Os governadores Zeca do PT (Mato Grosso do Sul), Ronaldo Lessa (Alagoas) e Olívio Dutra (Rio Grande do Sul) já ouviram de Covas o seguinte discurso: "Não participo de um bloco de oposição a um presidente do meu partido. Acho que é preciso pagar as dívidas e não há fórmula melhor para isso do que a que está colocada. Mas também acho que o governo federal deve compensar o esforço dos governadores com alterações na Lei Kandir, por exemplo." Mais do que discurso, Covas partiu para gestos concretos. Na segunda-feira 8, reuniu o secretariado e anunciou cortes. Também estuda taxar os inativos da previdência estadual.

Enquanto Covas articula uma saída negociada, o Grupo dos Sete, que reúne os governadores da oposição, se dividia sobre a melhor estratégia para arrancar uma renegociação do Planalto. A tendência é a radicalização por parte do governador de Minas, Itamar Franco, que não deve participar da reunião de FHC com os 27 governadores, após o Carnaval.

Mário Simas Filho


 

Alívio na recessão

nquanto os juros não caem, o governo decidiu aliviar a recessão e adotar uma série de paliativos para reduzir os efeitos da crise.
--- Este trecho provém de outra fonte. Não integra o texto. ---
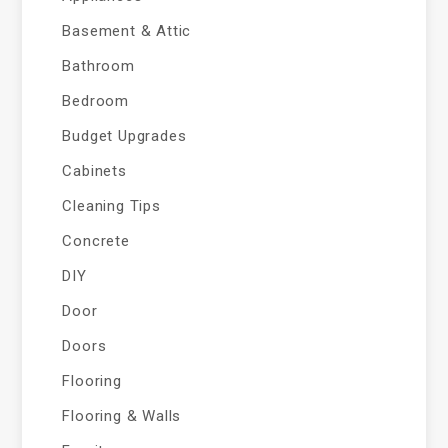
Basement & Attic
Bathroom
Bedroom
Budget Upgrades
Cabinets
Cleaning Tips
Concrete
DIY
Door
Doors
Flooring
Flooring & Walls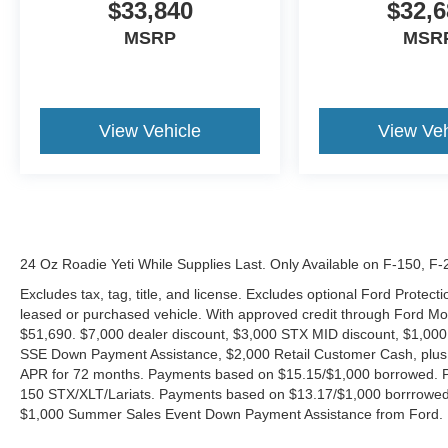
$33,840
$32,6
MSRP
MSR
View Vehicle
View Veh
24 Oz Roadie Yeti While Supplies Last. Only Available on F-150, F
Excludes tax, tag, title, and license. Excludes optional Ford Protec
leased or purchased vehicle. With approved credit through Ford 
$51,690. $7,000 dealer discount, $3,000 STX MID discount, $1,000
SSE Down Payment Assistance, $2,000 Retail Customer Cash, plus 
APR for 72 months. Payments based on $15.15/$1,000 borrowed. P
150 STX/XLT/Lariats. Payments based on $13.17/$1,000 borrrowed.
$1,000 Summer Sales Event Down Payment Assistance from Ford. 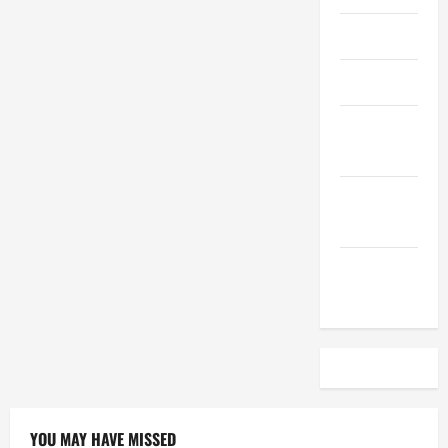
April 2023
March 2023
February
2023
December
2022
November
2022
YOU MAY HAVE MISSED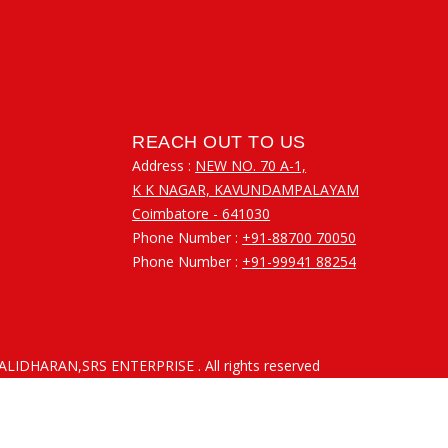
REACH OUT TO US
Address :
NEW NO. 70 A-1,
K K NAGAR, KAVUNDAMPALAYAM
Coimbatore - 641030
Phone Number :
+91-88700 70050
Phone Number :
+91-99941 88254
RALIDHARAN,SRS ENTERPRISE
. All rights reserved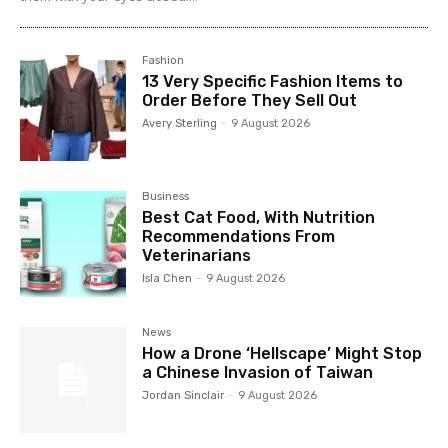
Fashion
13 Very Specific Fashion Items to
Order Before They Sell Out
Avery Sterling
-
9 August 2026
Business
Best Cat Food, With Nutrition
Recommendations From
Veterinarians
Isla Chen
-
9 August 2026
News
How a Drone ‘Hellscape’ Might Stop
a Chinese Invasion of Taiwan
Jordan Sinclair
-
9 August 2026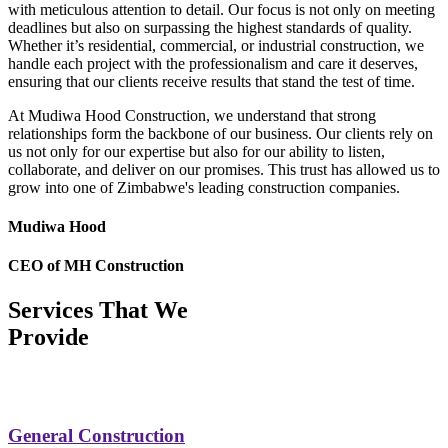
with meticulous attention to detail. Our focus is not only on meeting
deadlines but also on surpassing the highest standards of quality.
Whether it’s residential, commercial, or industrial construction, we
handle each project with the professionalism and care it deserves,
ensuring that our clients receive results that stand the test of time.
At Mudiwa Hood Construction, we understand that strong
relationships form the backbone of our business. Our clients rely on
us not only for our expertise but also for our ability to listen,
collaborate, and deliver on our promises. This trust has allowed us to
grow into one of Zimbabwe's leading construction companies.
Mudiwa Hood
CEO of MH Construction
Services That We
Provide
General Construction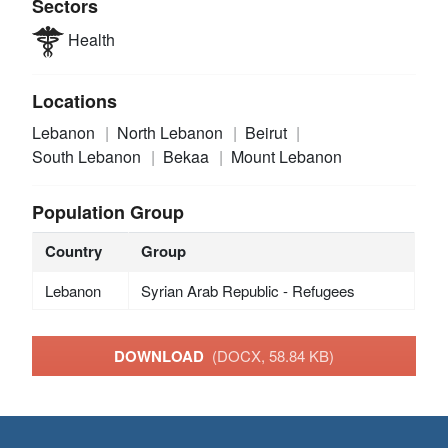
Sectors
Health
Locations
Lebanon
North Lebanon
Beirut
South Lebanon
Bekaa
Mount Lebanon
Population Group
Country
Group
Lebanon
Syrian Arab Republic - Refugees
DOWNLOAD
(DOCX, 58.84 KB)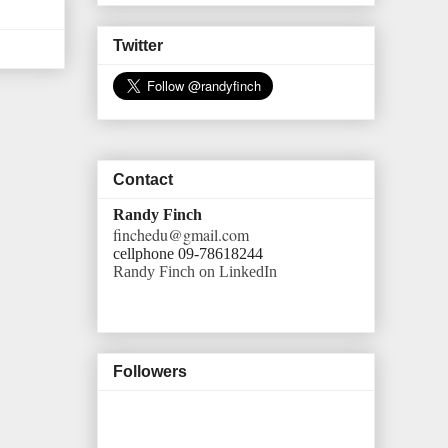
Twitter
Contact
Randy Finch
finchedu@gmail.com
cellphone 09-78618244
Randy Finch on LinkedIn
Followers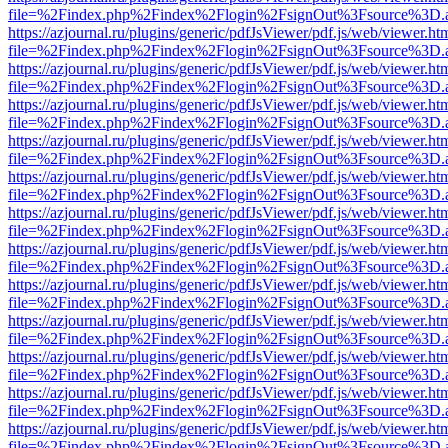
file=%2Findex.php%2Findex%2Flogin%2FsignOut%3Fsource%3D.ame
https://azjournal.ru/plugins/generic/pdfJsViewer/pdf.js/web/viewer.ht
file=%2Findex.php%2Findex%2Flogin%2FsignOut%3Fsource%3D.ame
https://azjournal.ru/plugins/generic/pdfJsViewer/pdf.js/web/viewer.ht
file=%2Findex.php%2Findex%2Flogin%2FsignOut%3Fsource%3D.ame
https://azjournal.ru/plugins/generic/pdfJsViewer/pdf.js/web/viewer.ht
file=%2Findex.php%2Findex%2Flogin%2FsignOut%3Fsource%3D.ame
https://azjournal.ru/plugins/generic/pdfJsViewer/pdf.js/web/viewer.ht
file=%2Findex.php%2Findex%2Flogin%2FsignOut%3Fsource%3D.ame
https://azjournal.ru/plugins/generic/pdfJsViewer/pdf.js/web/viewer.ht
file=%2Findex.php%2Findex%2Flogin%2FsignOut%3Fsource%3D.ame
https://azjournal.ru/plugins/generic/pdfJsViewer/pdf.js/web/viewer.ht
file=%2Findex.php%2Findex%2Flogin%2FsignOut%3Fsource%3D.ame
https://azjournal.ru/plugins/generic/pdfJsViewer/pdf.js/web/viewer.ht
file=%2Findex.php%2Findex%2Flogin%2FsignOut%3Fsource%3D.ame
https://azjournal.ru/plugins/generic/pdfJsViewer/pdf.js/web/viewer.ht
file=%2Findex.php%2Findex%2Flogin%2FsignOut%3Fsource%3D.ame
https://azjournal.ru/plugins/generic/pdfJsViewer/pdf.js/web/viewer.ht
file=%2Findex.php%2Findex%2Flogin%2FsignOut%3Fsource%3D.ame
https://azjournal.ru/plugins/generic/pdfJsViewer/pdf.js/web/viewer.ht
file=%2Findex.php%2Findex%2Flogin%2FsignOut%3Fsource%3D.ame
https://azjournal.ru/plugins/generic/pdfJsViewer/pdf.js/web/viewer.ht
file=%2Findex.php%2Findex%2Flogin%2FsignOut%3Fsource%3D.ame
https://azjournal.ru/plugins/generic/pdfJsViewer/pdf.js/web/viewer.ht
file=%2Findex.php%2Findex%2Flogin%2FsignOut%3Fsource%3D.ame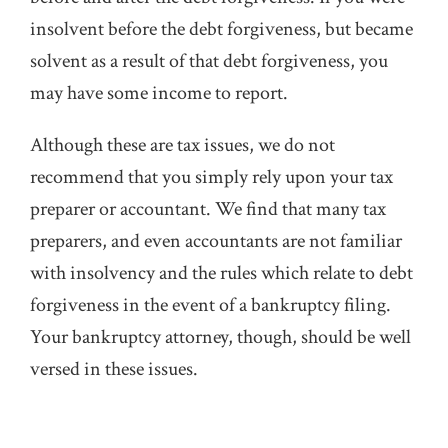
insolvent before the debt forgiveness, but became
solvent as a result of that debt forgiveness, you
may have some income to report.
Although these are tax issues, we do not
recommend that you simply rely upon your tax
preparer or accountant. We find that many tax
preparers, and even accountants are not familiar
with insolvency and the rules which relate to debt
forgiveness in the event of a bankruptcy filing.
Your bankruptcy attorney, though, should be well
versed in these issues.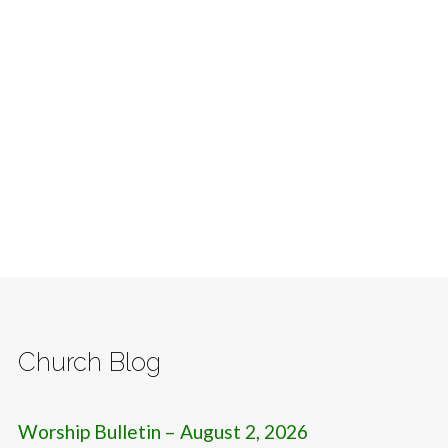
Church Blog
Worship Bulletin – August 2, 2026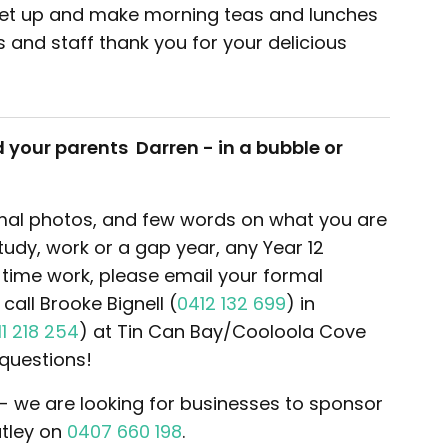
get up and make morning teas and lunches
s and staff thank you for your delicious
 your parents Darren - in a bubble or
ormal photos, and few words on what you are
study, work or a gap year, any Year 12
time work, please email your formal
all Brooke Bignell (
0412 132 699
) in
11 218 254
) at Tin Can Bay/Cooloola Cove
questions!
 - we are looking for businesses to sponsor
atley on
0407 660 198
.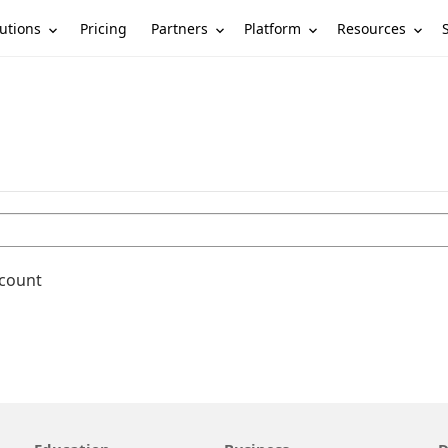
utions
Partners
Platform
Resources
Pricing
ccount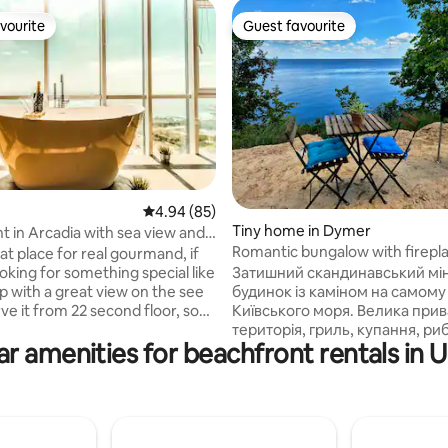
vourite
Guest favourite
vourite
Guest favourite
rating, 62 reviews
4.94 out of 5 average rating, 85 reviews
4.94 (85)
Tiny home in Dymer
 in Arcadia with sea view and
Romantic bungalow with firepl
 🛁 🥂
eat place for real gourmand, if
sea
Затишний скандинавський мін
oking for something special like
будинок із каміном на самому
p with a great view on the see
Київського моря. Велика приватна
ve it from 22 second floor, so
територія, гриль, купання, ри
lcome!!! The building is
r amenities for beachfront rentals in 
прогулянки берегом. Легкий п
t 2017,calls 19 purl of Kadorr, so
авто до берега. Поруч є інший 
pletely new, secured with
будинок, де можуть бути інші го
d with personal access, only
все для грилю, садові меблі, г
om this building has access to
будиночку - піч-камін та елек
tory. The location is more than
опалення, санвузол, душ, міні
s it is near Arcadia, with all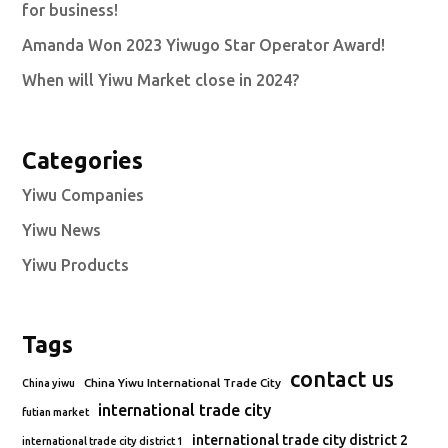
for business!
Amanda Won 2023 Yiwugo Star Operator Award!
When will Yiwu Market close in 2024?
Categories
Yiwu Companies
Yiwu News
Yiwu Products
Tags
contact us
China Yiwu International Trade City
China yiwu
international trade city
futian market
international trade city district 2
international trade city district 1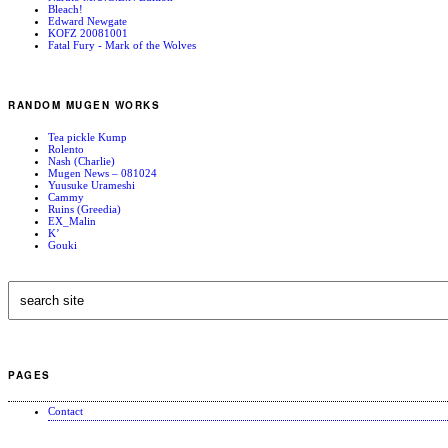
Bleach!
Edward Newgate
KOFZ 20081001
Fatal Fury - Mark of the Wolves
RANDOM MUGEN WORKS
Tea pickle Kump
Rolento
Nash (Charlie)
Mugen News – 081024
Yuusuke Urameshi
Cammy
Ruins (Greedia)
EX_Malin
K’
Gouki
PAGES
Contact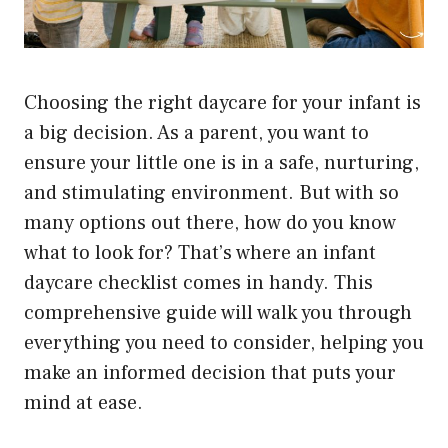
Choosing the right daycare for your infant is
a big decision. As a parent, you want to
ensure your little one is in a safe, nurturing,
and stimulating environment. But with so
many options out there, how do you know
what to look for? That’s where an infant
daycare checklist comes in handy. This
comprehensive guide will walk you through
everything you need to consider, helping you
make an informed decision that puts your
mind at ease.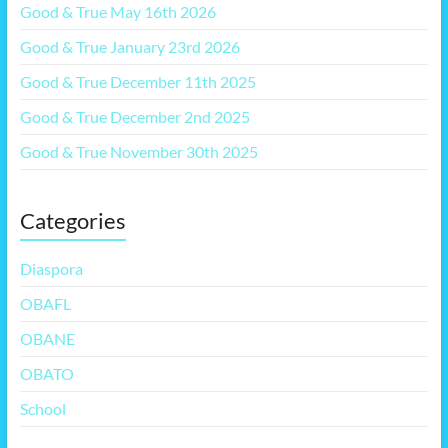
Good & True May 16th 2026
Good & True January 23rd 2026
Good & True December 11th 2025
Good & True December 2nd 2025
Good & True November 30th 2025
Categories
Diaspora
OBAFL
OBANE
OBATO
School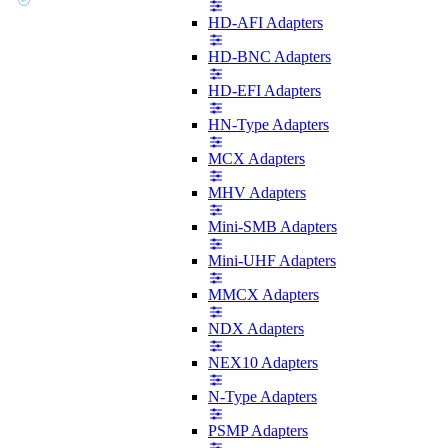
HD-AFI Adapters
HD-BNC Adapters
HD-EFI Adapters
HN-Type Adapters
MCX Adapters
MHV Adapters
Mini-SMB Adapters
Mini-UHF Adapters
MMCX Adapters
NDX Adapters
NEX10 Adapters
N-Type Adapters
PSMP Adapters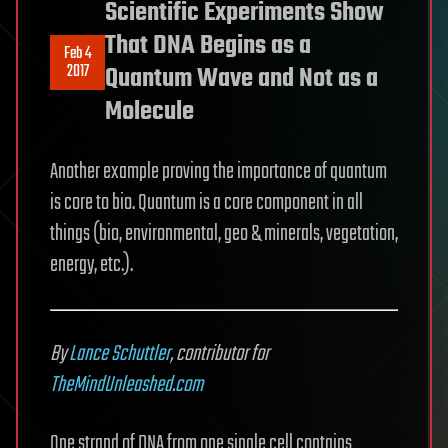
Scientific Experiments Show
That DNA Begins as a
Feb 4
2017
Quantum Wave and Not as a
Molecule
Another example proving the importance of quantum
is core to bio. Quantum is a core component in all
things (bio, environmental, geo & minerals, vegetation,
energy, etc.).
By
Lance Schuttler
, contributor for
TheMindUnleashed.com
One strand of DNA from one single cell contains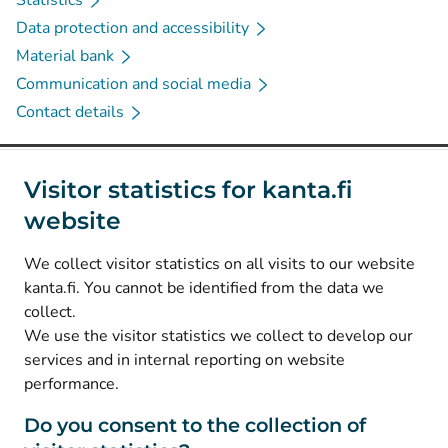
Statistics
Data protection and accessibility
Material bank
Communication and social media
Contact details
Social media
Visitor statistics for kanta.fi
website
(
Avautuu uuteen välilehteen
)
Instagram
(
Avautuu uuteen välilehteen
)
LinkedIn
We collect visitor statistics on all visits to our website
(
Avautuu uuteen välilehteen
)
Facebook
kanta.fi. You cannot be identified from the data we
collect.
We use the visitor statistics we collect to develop our
© Kanta-Palvelut, Kansaneläkelaitos
services and in internal reporting on website
performance.
Data protection
About this website
Do you consent to the collection of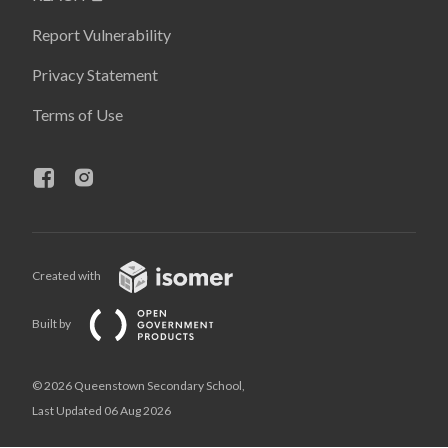
Report Vulnerability
Privacy Statement
Terms of Use
Created with
Built by
© 2026 Queenstown Secondary School,
Last Updated 06 Aug 2026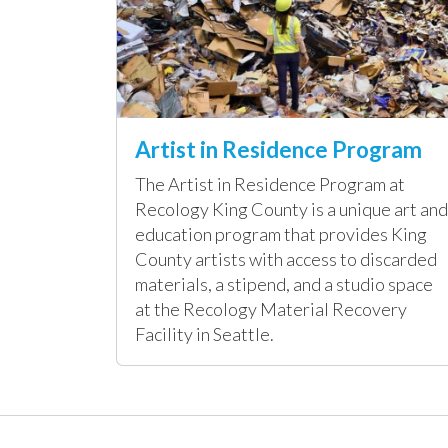
Artist in Residence Program
The Artist in Residence Program at
Recology King County is a unique art and
education program that provides King
County artists with access to discarded
materials, a stipend, and a studio space
at the Recology Material Recovery
Facility in Seattle.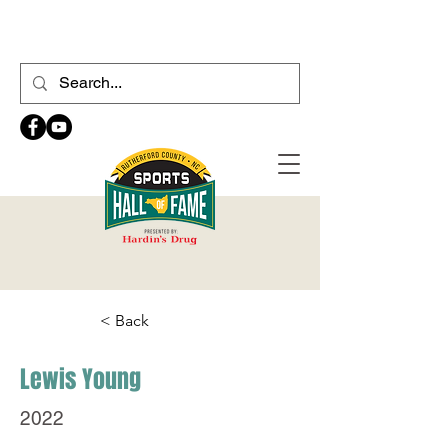
< Back
Lewis Young
2022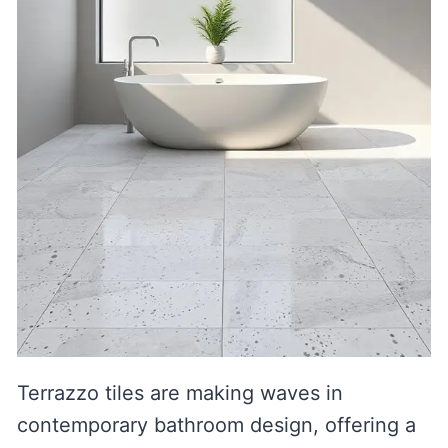
Terrazzo tiles are making waves in
contemporary bathroom design, offering a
A desgastante negociação com o FMI e o fantasma da inflação foram substituídos, na semana passada, por notícias menos dolorosas para consumidores e trabalhadores. O Ministério da Fazenda aceitou reduzir o Imposto sobre Produtos Industrializados (IPI) sobre automóveis para incentivar a venda nas revendedoras e a produção do ABC paulista, o que deve evitar novas demissões. Para estimular a produção de carros, o Banco Central autorizou a formação de consórcios para aquisição de veículos usados. Quem vender seu carro velho terá dinheiro para comprar um zero-quilômetro, estimulando a produção. Também ficou mais fácil a vida do turista que gastou dólares demais no Exterior e ficou sem dinheiro para pagar a fatura do cartão de crédito. O BC autorizou as administradoras a parcelar 40% da conta. O benefício vale até para quem já pagou o que devia. Na safra de boas notícias, a mais inusitada delas informou que a Caixa Econômica Federal vai pagar a multa de 40% do Fundo de Garantia por Tempo de Serviço (FGTS) quando a empresa não indenizar o trabalhador em caso de demissão. O governo assume a conta e corre atrás do prejuízo.